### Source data
——
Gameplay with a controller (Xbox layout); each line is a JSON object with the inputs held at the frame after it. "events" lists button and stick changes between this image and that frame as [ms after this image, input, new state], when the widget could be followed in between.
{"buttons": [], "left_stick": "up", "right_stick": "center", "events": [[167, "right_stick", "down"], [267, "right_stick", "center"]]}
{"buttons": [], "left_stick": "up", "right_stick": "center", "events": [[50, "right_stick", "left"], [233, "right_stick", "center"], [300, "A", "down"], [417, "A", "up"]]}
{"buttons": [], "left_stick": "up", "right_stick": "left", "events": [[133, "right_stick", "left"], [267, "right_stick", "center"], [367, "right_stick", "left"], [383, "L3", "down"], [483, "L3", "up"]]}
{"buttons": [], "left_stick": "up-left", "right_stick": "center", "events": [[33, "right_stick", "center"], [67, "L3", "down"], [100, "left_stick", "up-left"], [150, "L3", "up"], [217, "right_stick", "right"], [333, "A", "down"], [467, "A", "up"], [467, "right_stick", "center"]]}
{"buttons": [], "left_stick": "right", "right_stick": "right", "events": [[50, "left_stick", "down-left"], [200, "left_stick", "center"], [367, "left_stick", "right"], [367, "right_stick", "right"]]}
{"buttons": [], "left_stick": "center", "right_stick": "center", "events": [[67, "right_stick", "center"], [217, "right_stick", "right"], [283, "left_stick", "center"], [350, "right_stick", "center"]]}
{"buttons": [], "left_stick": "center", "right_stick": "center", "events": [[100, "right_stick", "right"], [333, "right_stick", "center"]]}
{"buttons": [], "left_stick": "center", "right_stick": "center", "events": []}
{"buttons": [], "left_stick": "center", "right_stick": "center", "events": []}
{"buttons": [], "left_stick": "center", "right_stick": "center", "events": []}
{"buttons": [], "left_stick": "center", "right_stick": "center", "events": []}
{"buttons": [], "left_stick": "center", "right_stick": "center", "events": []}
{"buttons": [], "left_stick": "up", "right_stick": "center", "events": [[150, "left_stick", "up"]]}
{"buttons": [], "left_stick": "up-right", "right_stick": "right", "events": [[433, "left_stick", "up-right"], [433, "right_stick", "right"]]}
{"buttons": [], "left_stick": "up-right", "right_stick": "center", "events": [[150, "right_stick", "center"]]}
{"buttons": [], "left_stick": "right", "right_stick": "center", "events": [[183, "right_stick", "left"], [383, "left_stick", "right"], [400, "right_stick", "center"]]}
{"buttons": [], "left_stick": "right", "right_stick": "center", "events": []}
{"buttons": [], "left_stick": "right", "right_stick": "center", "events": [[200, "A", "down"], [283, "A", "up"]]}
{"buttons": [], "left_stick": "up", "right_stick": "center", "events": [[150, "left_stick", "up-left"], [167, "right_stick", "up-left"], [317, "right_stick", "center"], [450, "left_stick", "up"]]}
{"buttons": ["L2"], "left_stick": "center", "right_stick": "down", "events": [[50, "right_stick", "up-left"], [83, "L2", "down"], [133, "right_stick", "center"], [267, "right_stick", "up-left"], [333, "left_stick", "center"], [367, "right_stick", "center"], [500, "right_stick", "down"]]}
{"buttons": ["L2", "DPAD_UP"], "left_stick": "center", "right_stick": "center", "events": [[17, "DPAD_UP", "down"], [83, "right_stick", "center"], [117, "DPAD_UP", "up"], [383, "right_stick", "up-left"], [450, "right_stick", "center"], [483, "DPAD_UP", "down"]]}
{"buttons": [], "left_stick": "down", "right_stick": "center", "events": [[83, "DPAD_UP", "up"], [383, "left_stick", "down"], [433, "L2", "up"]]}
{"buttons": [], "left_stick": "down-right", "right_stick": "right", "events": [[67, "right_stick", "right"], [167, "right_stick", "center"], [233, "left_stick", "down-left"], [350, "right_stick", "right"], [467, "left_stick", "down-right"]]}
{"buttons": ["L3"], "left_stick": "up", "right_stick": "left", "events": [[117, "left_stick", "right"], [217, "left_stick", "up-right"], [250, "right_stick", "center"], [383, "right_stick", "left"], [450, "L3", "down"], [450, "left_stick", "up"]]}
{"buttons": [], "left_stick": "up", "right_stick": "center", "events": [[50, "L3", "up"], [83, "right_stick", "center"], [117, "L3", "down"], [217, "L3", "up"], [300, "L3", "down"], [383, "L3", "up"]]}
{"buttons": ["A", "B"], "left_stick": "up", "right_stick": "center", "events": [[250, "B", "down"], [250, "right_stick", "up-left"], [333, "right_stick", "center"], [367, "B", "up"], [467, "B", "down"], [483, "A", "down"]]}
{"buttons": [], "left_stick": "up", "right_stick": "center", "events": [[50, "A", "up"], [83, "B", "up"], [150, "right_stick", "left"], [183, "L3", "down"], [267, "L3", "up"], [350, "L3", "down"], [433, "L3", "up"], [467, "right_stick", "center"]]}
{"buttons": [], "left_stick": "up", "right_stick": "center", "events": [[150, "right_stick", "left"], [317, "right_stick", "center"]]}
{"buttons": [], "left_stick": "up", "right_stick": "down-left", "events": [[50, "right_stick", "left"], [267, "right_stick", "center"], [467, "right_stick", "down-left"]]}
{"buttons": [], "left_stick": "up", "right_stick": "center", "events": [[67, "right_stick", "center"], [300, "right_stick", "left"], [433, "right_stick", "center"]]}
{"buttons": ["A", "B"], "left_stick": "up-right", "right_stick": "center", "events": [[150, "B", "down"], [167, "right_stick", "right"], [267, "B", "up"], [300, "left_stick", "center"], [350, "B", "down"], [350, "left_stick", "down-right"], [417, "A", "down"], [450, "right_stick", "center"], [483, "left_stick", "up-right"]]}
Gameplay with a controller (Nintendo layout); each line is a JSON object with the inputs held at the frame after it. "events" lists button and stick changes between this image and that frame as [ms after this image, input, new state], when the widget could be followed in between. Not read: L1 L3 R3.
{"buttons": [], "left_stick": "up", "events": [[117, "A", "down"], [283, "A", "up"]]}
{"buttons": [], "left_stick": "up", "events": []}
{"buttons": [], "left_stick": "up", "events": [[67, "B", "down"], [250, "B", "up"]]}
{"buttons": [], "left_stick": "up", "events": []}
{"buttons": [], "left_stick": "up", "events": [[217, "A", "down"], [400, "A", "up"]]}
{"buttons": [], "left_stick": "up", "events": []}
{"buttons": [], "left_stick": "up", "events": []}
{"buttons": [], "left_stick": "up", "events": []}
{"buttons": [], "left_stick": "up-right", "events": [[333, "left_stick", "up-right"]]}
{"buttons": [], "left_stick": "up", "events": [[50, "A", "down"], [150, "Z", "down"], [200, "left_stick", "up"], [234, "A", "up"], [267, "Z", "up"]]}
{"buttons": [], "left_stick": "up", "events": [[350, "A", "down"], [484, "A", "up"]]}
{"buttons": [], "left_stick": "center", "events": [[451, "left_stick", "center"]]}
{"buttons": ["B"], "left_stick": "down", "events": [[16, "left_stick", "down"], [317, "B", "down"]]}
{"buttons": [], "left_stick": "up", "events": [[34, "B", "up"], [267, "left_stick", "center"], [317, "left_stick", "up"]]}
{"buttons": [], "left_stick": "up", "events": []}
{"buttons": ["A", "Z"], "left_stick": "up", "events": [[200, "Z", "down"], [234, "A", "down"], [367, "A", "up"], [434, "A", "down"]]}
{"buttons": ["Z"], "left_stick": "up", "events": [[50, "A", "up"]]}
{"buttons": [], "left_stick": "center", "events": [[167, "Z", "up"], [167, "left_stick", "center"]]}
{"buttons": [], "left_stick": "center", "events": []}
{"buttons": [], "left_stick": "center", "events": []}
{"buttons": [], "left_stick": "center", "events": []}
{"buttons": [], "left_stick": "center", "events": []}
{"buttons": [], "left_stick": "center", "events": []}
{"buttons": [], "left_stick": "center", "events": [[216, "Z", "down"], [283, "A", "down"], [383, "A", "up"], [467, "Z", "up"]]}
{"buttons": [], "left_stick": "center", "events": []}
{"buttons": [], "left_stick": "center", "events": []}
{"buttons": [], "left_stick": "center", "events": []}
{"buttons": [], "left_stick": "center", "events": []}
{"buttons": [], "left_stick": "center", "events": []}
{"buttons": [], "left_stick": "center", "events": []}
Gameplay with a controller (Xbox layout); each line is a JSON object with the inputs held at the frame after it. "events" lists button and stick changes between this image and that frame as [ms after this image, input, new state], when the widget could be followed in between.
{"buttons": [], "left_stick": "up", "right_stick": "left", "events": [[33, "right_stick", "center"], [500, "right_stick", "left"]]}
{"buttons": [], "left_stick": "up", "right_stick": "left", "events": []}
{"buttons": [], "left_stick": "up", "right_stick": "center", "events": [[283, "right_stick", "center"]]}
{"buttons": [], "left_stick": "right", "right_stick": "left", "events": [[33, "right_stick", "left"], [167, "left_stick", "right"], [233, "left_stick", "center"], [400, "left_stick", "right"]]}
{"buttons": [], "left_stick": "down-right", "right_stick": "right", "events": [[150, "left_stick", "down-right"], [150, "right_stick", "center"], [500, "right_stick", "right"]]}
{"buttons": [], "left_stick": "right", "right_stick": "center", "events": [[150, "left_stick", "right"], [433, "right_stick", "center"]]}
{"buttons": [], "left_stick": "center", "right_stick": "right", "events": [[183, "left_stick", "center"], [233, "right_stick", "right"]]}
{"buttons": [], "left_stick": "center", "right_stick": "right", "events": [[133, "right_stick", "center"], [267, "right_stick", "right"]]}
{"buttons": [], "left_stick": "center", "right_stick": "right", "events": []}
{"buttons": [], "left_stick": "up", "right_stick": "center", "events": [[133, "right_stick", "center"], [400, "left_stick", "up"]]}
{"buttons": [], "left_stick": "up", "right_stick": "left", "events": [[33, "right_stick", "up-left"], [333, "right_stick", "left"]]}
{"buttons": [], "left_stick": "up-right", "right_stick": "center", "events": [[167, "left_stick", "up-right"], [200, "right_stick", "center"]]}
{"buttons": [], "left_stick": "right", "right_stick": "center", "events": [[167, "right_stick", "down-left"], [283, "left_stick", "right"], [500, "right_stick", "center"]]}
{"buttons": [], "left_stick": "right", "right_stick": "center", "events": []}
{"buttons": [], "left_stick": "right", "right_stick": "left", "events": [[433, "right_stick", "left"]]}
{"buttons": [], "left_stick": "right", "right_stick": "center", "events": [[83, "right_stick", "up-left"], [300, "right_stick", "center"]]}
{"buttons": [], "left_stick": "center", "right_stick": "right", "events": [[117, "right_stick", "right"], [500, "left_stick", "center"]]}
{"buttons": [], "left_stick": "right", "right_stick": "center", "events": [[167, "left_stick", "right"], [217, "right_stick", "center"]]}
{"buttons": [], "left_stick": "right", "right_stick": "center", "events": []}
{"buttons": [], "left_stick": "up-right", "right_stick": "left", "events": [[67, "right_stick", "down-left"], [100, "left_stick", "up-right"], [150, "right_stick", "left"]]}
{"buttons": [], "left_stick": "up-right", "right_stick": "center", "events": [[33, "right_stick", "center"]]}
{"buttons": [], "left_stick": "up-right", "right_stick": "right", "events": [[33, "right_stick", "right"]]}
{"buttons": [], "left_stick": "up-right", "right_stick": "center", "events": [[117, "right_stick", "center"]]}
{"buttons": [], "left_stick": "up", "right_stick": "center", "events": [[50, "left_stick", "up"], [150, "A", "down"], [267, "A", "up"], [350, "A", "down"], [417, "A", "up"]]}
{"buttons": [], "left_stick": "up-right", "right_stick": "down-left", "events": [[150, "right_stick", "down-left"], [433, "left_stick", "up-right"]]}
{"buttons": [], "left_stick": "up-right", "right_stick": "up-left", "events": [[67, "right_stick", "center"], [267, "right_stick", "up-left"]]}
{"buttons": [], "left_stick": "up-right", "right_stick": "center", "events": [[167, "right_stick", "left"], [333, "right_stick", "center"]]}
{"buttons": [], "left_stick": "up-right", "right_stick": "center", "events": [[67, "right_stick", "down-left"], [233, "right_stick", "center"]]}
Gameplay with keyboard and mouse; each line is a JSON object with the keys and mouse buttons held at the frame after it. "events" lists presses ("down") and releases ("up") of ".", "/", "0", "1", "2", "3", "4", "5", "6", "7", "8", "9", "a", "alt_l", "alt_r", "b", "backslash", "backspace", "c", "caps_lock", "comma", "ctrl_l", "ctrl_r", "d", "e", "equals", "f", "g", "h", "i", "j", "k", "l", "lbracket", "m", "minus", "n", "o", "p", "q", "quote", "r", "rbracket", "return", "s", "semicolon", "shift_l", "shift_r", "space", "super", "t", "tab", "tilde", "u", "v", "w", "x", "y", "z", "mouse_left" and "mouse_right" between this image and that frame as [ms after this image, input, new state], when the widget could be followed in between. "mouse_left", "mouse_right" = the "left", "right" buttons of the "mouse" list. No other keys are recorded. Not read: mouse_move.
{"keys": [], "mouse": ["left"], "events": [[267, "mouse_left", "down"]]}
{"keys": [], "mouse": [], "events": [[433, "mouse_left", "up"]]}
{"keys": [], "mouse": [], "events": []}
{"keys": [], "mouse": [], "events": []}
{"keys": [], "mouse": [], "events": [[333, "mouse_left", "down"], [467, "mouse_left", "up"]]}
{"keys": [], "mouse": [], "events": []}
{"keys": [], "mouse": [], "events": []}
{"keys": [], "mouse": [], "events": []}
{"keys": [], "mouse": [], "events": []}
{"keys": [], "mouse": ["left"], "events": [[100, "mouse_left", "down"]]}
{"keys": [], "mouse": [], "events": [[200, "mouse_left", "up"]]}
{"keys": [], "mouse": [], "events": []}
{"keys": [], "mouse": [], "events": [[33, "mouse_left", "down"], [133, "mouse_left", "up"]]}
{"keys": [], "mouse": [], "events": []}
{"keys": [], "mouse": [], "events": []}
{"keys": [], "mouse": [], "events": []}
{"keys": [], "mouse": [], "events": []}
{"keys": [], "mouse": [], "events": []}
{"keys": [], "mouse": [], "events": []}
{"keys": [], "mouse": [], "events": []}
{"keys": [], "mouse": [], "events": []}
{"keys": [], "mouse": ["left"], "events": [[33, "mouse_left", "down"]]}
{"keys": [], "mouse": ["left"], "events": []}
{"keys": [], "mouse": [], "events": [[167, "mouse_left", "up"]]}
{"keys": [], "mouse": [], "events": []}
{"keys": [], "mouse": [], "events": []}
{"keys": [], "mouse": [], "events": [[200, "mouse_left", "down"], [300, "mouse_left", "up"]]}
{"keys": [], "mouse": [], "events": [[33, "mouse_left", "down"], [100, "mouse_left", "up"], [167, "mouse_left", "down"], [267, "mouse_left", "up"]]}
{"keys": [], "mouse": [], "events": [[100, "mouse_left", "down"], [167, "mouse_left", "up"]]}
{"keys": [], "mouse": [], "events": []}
——
### What is expected
Please give, as a single number with nothing added, the count of lines in the records that contain the word "read".

### Response to this task
2